Illinois Commissioner Toby Frevert said he doesn’t think the pollution control standards were ever relevant in his state. The new plan recognizes Illinois as a cooperating partner, while allowing standards developed and adopted by the state’s legislative process, he said.

“My reading of the compact is that my state committed to cooperate to the greater good of protecting the Ohio River,” he said.

Still, some environmental advocates left the meeting feeling the vote erodes water quality protections along the Ohio River. A spokesman for the National Wildlife Federation said the decision abandons river-wide standards and undermines the health of people and wildlife that depend on the river.

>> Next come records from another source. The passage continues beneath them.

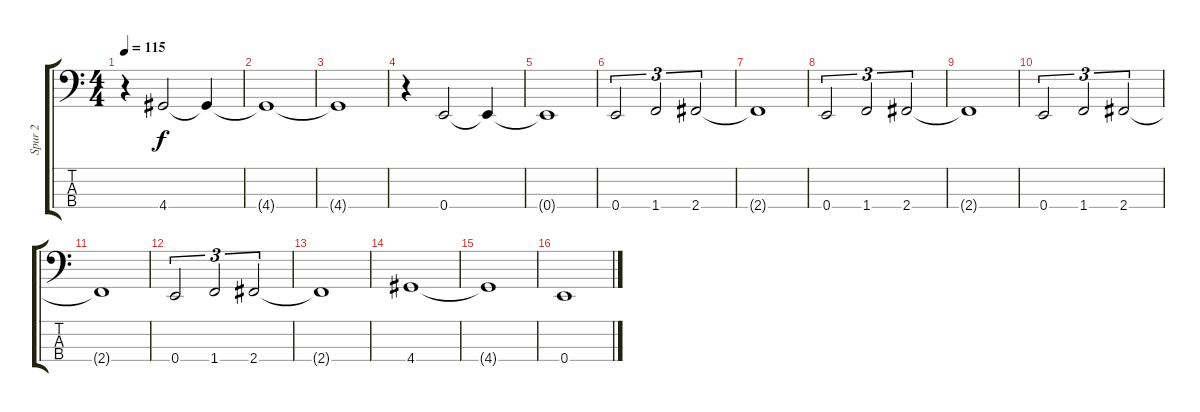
\track ("Spur 2" "Spur 2") {instrument electricbassfinger}
\staff {score tabs}
\tuning (G2 D2 A1 E1) {hide}
\ts (4 4)
\tempo 115
\clef f4
\ks c
r.4{dy f} 4.4.2 4.4{t}.4 |
4.4{t}.1 |
4.4{t}.1 |
r.4 0.4.2 0.4{t}.4 |
0.4{t}.1 |
0.4.2{tu (3 2)} 1.4.2{tu (3 2)} 2.4.2{tu (3 2)} |
2.4{t}.1 |
0.4.2{tu (3 2)} 1.4.2{tu (3 2)} 2.4.2{tu (3 2)} |
2.4{t}.1 |
0.4.2{tu (3 2)} 1.4.2{tu (3 2)} 2.4.2{tu (3 2)} |
2.4{t}.1 |
0.4.2{tu (3 2)} 1.4.2{tu (3 2)} 2.4.2{tu (3 2)} |
2.4{t}.1 |
4.4.1 |
4.4{t}.1 |
0.4.1
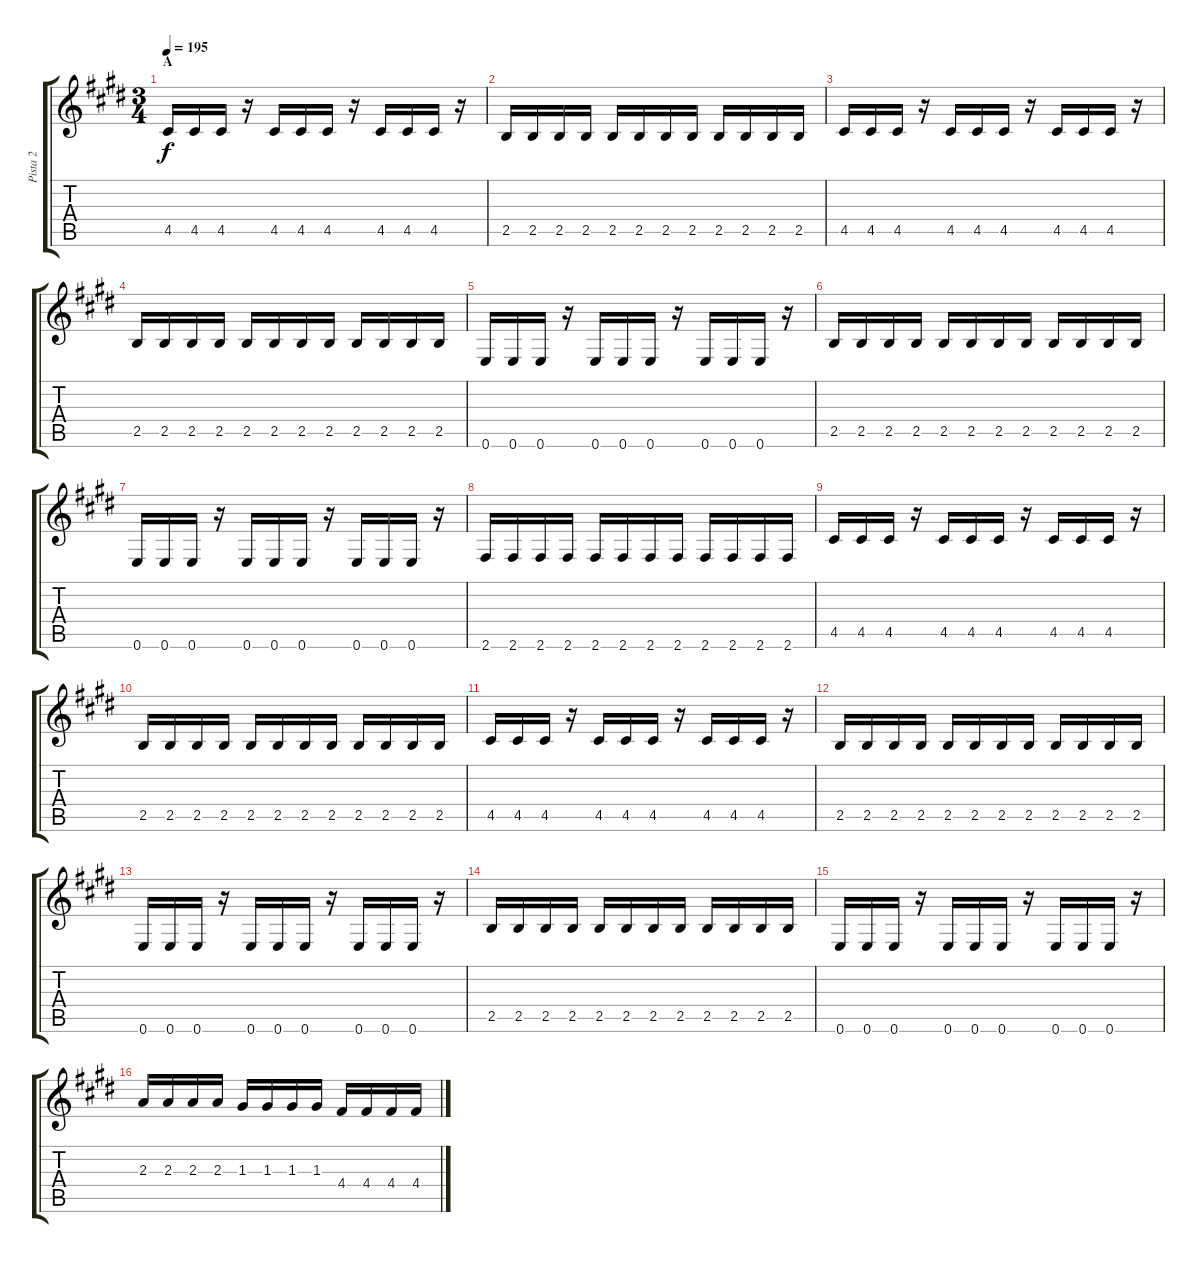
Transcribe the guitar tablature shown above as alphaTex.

\track ("Pista 2" "Pista 2") {instrument distortionguitar}
\staff {score tabs}
\tuning (E4 B3 G3 D3 A2 E2) {hide}
\ts (3 4)
\section ("" "A")
\tempo 195
\clef g2
\ks e
4.5.16{dy f instrument distortionguitar} 4.5.16 4.5.16 r.16 4.5.16 4.5.16 4.5.16 r.16 4.5.16 4.5.16 4.5.16 r.16 |
2.5.16 2.5.16 2.5.16 2.5.16 2.5.16 2.5.16 2.5.16 2.5.16 2.5.16 2.5.16 2.5.16 2.5.16 |
4.5.16 4.5.16 4.5.16 r.16 4.5.16 4.5.16 4.5.16 r.16 4.5.16 4.5.16 4.5.16 r.16 |
2.5.16 2.5.16 2.5.16 2.5.16 2.5.16 2.5.16 2.5.16 2.5.16 2.5.16 2.5.16 2.5.16 2.5.16 |
0.6.16 0.6.16 0.6.16 r.16 0.6.16 0.6.16 0.6.16 r.16 0.6.16 0.6.16 0.6.16 r.16 |
2.5.16 2.5.16 2.5.16 2.5.16 2.5.16 2.5.16 2.5.16 2.5.16 2.5.16 2.5.16 2.5.16 2.5.16 |
0.6.16 0.6.16 0.6.16 r.16 0.6.16 0.6.16 0.6.16 r.16 0.6.16 0.6.16 0.6.16 r.16 |
2.6.16 2.6.16 2.6.16 2.6.16 2.6.16 2.6.16 2.6.16 2.6.16 2.6.16 2.6.16 2.6.16 2.6.16 |
4.5.16 4.5.16 4.5.16 r.16 4.5.16 4.5.16 4.5.16 r.16 4.5.16 4.5.16 4.5.16 r.16 |
2.5.16 2.5.16 2.5.16 2.5.16 2.5.16 2.5.16 2.5.16 2.5.16 2.5.16 2.5.16 2.5.16 2.5.16 |
4.5.16 4.5.16 4.5.16 r.16 4.5.16 4.5.16 4.5.16 r.16 4.5.16 4.5.16 4.5.16 r.16 |
2.5.16 2.5.16 2.5.16 2.5.16 2.5.16 2.5.16 2.5.16 2.5.16 2.5.16 2.5.16 2.5.16 2.5.16 |
0.6.16 0.6.16 0.6.16 r.16 0.6.16 0.6.16 0.6.16 r.16 0.6.16 0.6.16 0.6.16 r.16 |
2.5.16 2.5.16 2.5.16 2.5.16 2.5.16 2.5.16 2.5.16 2.5.16 2.5.16 2.5.16 2.5.16 2.5.16 |
0.6.16 0.6.16 0.6.16 r.16 0.6.16 0.6.16 0.6.16 r.16 0.6.16 0.6.16 0.6.16 r.16 |
2.3.16 2.3.16 2.3.16 2.3.16 1.3.16 1.3.16 1.3.16 1.3.16 4.4.16 4.4.16 4.4.16 4.4.16
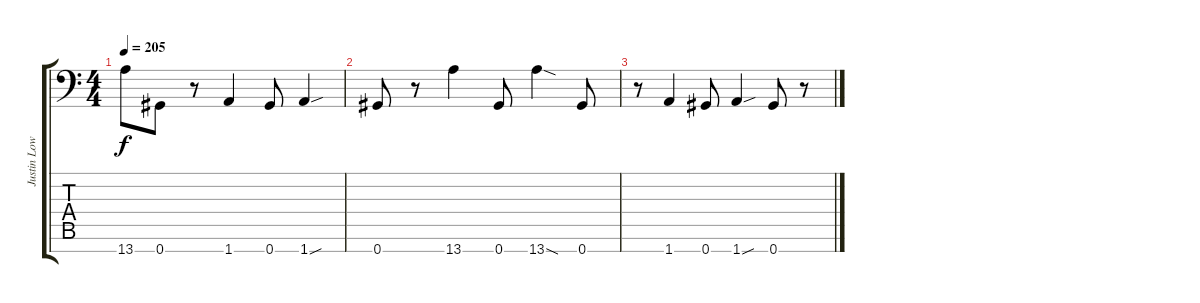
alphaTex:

\track ("Justin Lowe" "Justin Low") {instrument distortionguitar}
\staff {score tabs}
\tuning (Eb4 Bb3 Gb3 Db3 Ab2 Eb2 Ab1) {hide}
\ts (4 4)
\tempo 205
\clef f4
\ks c
13.7{t}.8{dy f} 0.7.8 r.8 1.7.4 0.7.8 1.7{sou}.4 |
0.7.8 r.8 13.7.4 0.7.8 13.7{sod}.4 0.7.8 |
r.8 1.7.4 0.7.8 1.7{sou}.4 0.7.8 r.8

“The practical outcome is the states can now opt out of strong regional water protections,” said Jordan Lubetkin with the National Wildlife Federation. “And we think that having uniform strong standards that everyone has to abide by is the best way to manage the river.”

The eight-state body established the interstate compact before the passage of the Clean Water Act to protect water quality along the nearly 1,000-mile-long river.

For more than 70 years, standards for who can dump what and how much into the Ohio River have been regulated by ORSANCO, but that almost changed last year when commissioners planned a vote to strip the pollution control standards.

The plan adopted Thursday is the result of a compromise written after the commission received widespread public condemnation for its initial plan to abandon the standards entirely.